0

If you are given a list of documents, with strings in the documents, how do you go about and search from the documents and return the list of documents that contains the string that you were searching for?

How would I go about implementing a program in Python or C for this problem statement? I've considered grep, but I'm not sure how implementing that inside of a native Python/C application would work.

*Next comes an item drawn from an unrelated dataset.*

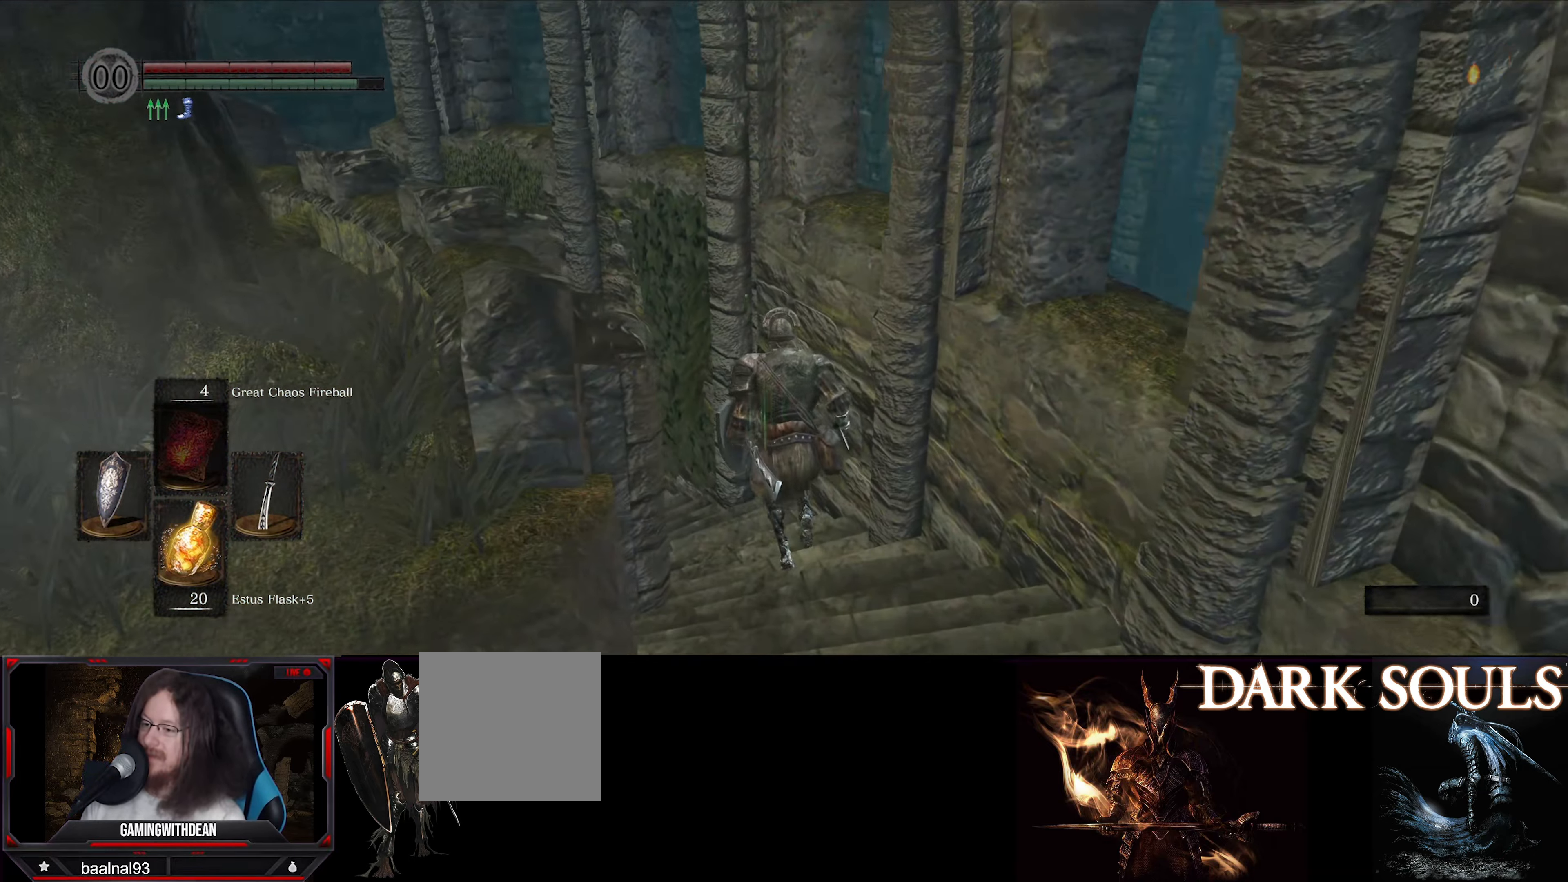
{"buttons": ["B"], "left_stick": "up", "right_stick": "left", "events": []}
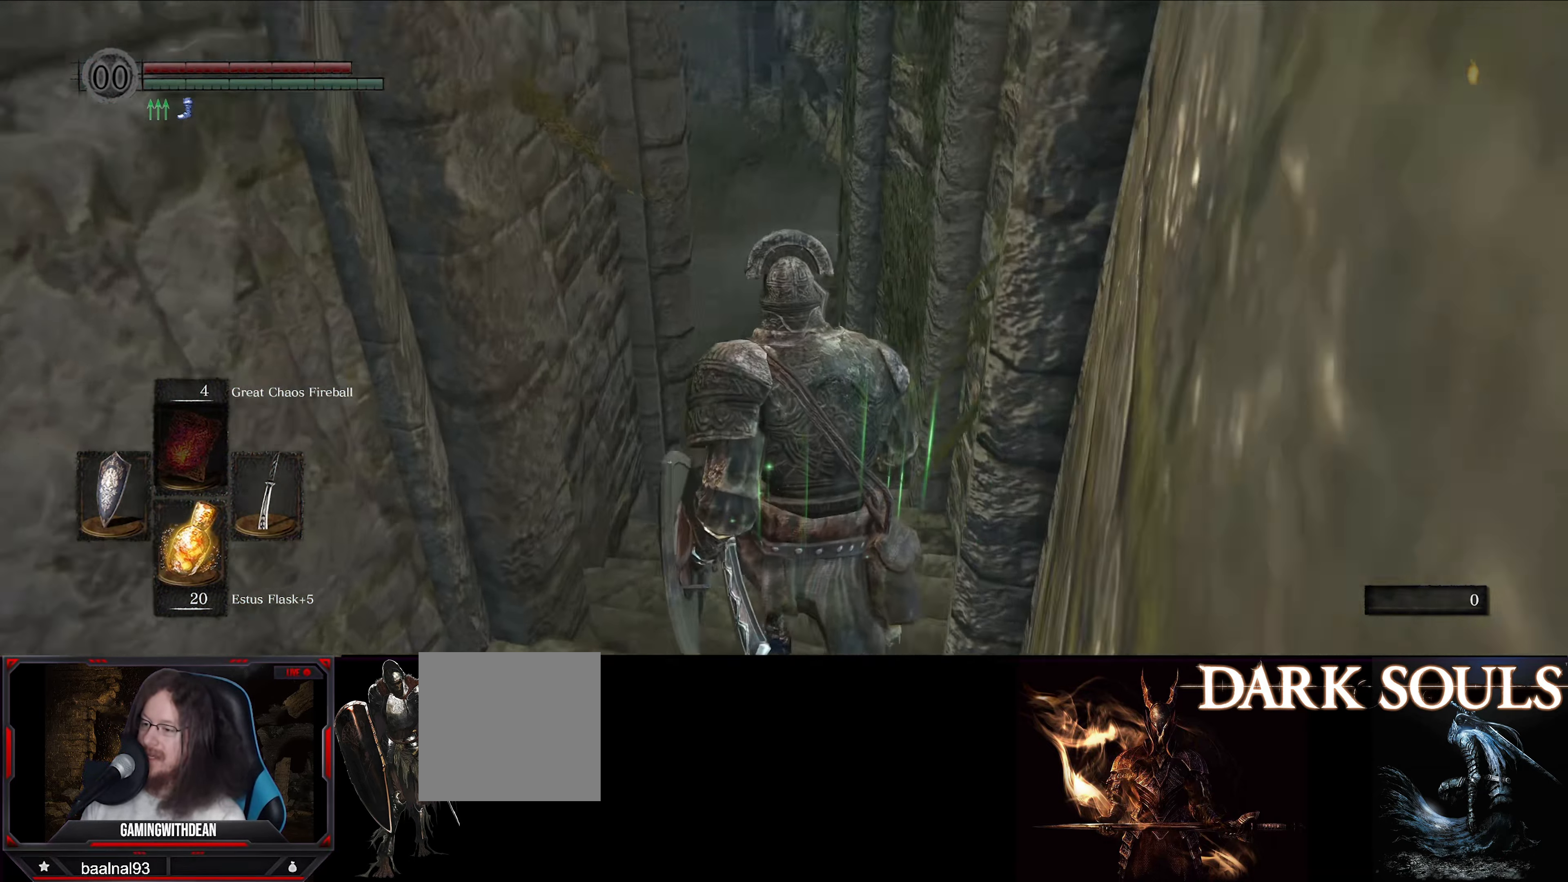
{"buttons": ["B"], "left_stick": "up", "right_stick": "center", "events": [[33, "right_stick", "center"]]}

Thought process at the moment is simply to parse through documents in a loop, then parse through all strings, etc., but it seems a little inefficient.

Any help appreciated.

wowdavers
  • 111
  • 1
  • 2
  • 9
  • 2
    You mean, the equivalent of `grep -le pattern document1 document2 .. documentN`? – Nominal Animal Oct 30 '16 at 19:38
  • @NominalAnimal Yeah, I think so. I've only used grep once or twice, but I'm looking to implement with Python or C. – wowdavers Oct 30 '16 at 21:24
  • Both [C](http://man7.org/linux/man-pages/man3/popen.3.html) and Python [2](https://docs.python.org/2/library/subprocess.html) and [3](https://docs.python.org/3/library/subprocess.html) support `popen()`. With it, you can run a shell command like the `grep` mentioned above, and read the results as `grep` produces them, without using a temporary file or other such mess. – Nominal Animal Oct 30 '16 at 22:02

1 Answers1

2

The simple solution is just as you stated: loop through the files and search through each one.

Naive approach

for file in files:
  for line in file:
    if line contains pattern:
      print file.name

If you wanted to be a little better, you could immediately bail out of the file as soon as you found a match.

Slightly better

for file in files:
  for line in file:
    if line contains pattern:
      print file.name
      break # found what we were looking for. continue to next file

At this point you could attempt to distribute the problem across multiple threads. You will probably be IO bound and may even see worse performance because multiple threads are trying to read different parts of the disk at the same time

Threaded approach

for file in files:
  # create new worker thread which does...
  for line in file:
    if line contains pattern:
      # insert filename into data structure
      break # found what we were looking for. continue to next file
# wait for all threads to finish, collect and display data

But if you are concerned about performance, you should either use grep or copy how it works. It saves time by reading the files as raw binary (rather than break it up line by line) and makes use of a string searching algorithm called the Boyer–Moore algorithm. Refer to this other SO about how grep runs fast.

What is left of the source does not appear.